Fake News, Gaming Cheats, Misleading Ads & More


In this week’s news, we report on fake news, gaming cheats, misleading ads and more.


It is not always easy to distinguish false information from the truth online and yet the spread of false information has the potential to harm both individuals and society as a whole. This is particularly so in the case of health and politics.  Four main factors contributing to this growing problem have been identified by Ofcom.  One is that lower costs, (compared with traditional paper-based news outlets), have enabled the number of online providers to grow to include online-only newspapers as well as podcasters, vloggers, bloggers and social media influencers.  Some of these have low journalistic standards or are intent on spreading false information. 

Secondly, and linked to the wider number of contributors, search engines and news aggregators open these to wider audiences and help audiences find a wider range of content, using algorithms to rank the content they are presented with. 

Thirdly, the report references a 2020 Ofcom study which showed that “45% of UK adults consume news via social media, either directly on the platform or after being redirected to a website from a social media service.”  Algorithms on these platforms filter content to maximise audience attention and advertising.  This can result in users seeing a limited range of content that reinforces their existing views.  Finally, changes in the way that advertising is sold online mean that even small media outlets can generate some advertising income, and this has inadvertently monetised the creation of false information.
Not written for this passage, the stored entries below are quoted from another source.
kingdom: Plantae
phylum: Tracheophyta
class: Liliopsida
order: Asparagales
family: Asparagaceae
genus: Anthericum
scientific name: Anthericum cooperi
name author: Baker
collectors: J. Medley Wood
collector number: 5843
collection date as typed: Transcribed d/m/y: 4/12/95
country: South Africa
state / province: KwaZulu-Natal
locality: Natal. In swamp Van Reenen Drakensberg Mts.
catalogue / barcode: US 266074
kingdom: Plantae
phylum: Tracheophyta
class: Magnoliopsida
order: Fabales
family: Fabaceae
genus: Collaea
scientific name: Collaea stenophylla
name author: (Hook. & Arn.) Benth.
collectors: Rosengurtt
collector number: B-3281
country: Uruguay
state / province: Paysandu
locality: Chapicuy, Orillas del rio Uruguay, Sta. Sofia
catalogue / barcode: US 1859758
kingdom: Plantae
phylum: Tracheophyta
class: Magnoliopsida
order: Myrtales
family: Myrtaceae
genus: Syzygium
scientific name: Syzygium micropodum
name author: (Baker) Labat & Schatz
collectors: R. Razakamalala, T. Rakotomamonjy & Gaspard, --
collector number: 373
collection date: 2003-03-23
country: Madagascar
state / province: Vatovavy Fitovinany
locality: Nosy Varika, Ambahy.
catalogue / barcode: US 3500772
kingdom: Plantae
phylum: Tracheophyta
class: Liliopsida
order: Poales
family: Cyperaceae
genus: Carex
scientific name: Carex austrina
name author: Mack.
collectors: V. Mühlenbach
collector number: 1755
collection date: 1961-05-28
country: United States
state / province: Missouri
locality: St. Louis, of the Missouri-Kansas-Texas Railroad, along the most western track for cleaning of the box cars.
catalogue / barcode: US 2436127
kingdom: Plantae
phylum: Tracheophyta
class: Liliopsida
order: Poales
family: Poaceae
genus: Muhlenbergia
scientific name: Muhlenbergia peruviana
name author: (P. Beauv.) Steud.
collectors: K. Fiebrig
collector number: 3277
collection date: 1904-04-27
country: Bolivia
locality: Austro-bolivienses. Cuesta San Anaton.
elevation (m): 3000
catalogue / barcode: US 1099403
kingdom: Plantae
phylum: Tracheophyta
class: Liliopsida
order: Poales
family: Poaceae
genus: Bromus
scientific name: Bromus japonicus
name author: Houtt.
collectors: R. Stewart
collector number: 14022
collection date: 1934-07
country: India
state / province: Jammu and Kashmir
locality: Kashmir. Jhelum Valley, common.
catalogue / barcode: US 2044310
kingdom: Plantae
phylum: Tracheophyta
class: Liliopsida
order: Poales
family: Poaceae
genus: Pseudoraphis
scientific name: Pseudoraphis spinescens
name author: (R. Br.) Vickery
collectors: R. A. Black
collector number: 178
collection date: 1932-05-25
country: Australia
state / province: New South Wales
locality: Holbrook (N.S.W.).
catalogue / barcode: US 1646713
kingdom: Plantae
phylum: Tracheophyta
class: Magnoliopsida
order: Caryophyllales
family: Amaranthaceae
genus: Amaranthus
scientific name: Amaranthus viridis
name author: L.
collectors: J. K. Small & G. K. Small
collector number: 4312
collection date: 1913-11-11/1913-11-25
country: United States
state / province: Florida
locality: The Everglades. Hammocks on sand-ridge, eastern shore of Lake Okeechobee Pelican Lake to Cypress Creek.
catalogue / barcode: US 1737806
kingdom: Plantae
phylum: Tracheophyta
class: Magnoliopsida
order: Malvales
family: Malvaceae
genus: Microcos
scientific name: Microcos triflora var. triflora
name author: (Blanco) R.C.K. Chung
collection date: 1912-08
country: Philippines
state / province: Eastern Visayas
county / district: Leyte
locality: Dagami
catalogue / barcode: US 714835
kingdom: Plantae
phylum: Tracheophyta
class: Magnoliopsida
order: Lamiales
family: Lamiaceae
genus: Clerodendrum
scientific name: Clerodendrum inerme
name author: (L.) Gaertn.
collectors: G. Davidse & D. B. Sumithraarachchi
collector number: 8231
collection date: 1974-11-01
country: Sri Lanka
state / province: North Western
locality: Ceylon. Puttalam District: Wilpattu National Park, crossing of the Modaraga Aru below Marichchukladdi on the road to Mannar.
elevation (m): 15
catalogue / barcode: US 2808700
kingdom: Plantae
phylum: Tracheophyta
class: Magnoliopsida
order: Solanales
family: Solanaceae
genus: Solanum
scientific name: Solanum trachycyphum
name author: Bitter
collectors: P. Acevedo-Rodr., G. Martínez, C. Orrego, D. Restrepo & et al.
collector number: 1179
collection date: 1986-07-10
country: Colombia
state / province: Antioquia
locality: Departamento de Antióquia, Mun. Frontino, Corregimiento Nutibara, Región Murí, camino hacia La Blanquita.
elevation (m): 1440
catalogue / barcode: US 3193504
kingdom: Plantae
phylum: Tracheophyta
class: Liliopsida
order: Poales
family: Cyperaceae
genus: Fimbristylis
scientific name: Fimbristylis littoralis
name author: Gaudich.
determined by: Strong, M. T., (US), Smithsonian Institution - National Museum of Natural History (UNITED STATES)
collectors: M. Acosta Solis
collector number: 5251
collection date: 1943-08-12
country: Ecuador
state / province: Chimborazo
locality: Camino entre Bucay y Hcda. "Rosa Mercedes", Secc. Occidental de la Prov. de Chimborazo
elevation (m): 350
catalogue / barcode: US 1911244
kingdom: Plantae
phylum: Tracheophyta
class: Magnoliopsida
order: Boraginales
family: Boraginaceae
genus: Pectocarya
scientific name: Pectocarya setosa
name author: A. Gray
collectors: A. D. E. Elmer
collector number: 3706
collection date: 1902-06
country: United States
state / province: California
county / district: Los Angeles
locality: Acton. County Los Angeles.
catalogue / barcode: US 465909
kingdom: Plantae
Ofcom studied sites which had been rated as “false information websites” by Newsguard and found that “between September 2018 and August 2020, the 177 false information websites in [the] sample attracted on average 14 million visits a month in the UK – a small but still significant volume of online traffic.”


Widespread cheating on Call of Duty: Warzone has led to action to address the problem.   In just one day 60,000 accounts were banned for using cheating software in Warzone.  According to a blog post this week by Activision, this brings the total number of permanent bans since its launch to 300,000.  The company adds that it is working on enhanced technological capabilities to address the issue as well as more enforcement and zero tolerance for cheat providers.


Two ads for tanning products posted by influencers on Instagram have been banned on the grounds that they used filters which gave a misleading impression of the products’ capabilities.  The bans were imposed by the Advertising Standards Authority on the grounds that the posts broke the Advertising Code against misleading advertising and exaggeration. 


Authorities in China react to concerns about children’s internet use by implementing a ban on bringing mobiles phones into school without parental consent.  According to a BBC report, the concerns relate to growing short sightedness, reduced ability to concentrate as well as worries about gaming addiction leading to mental health issues.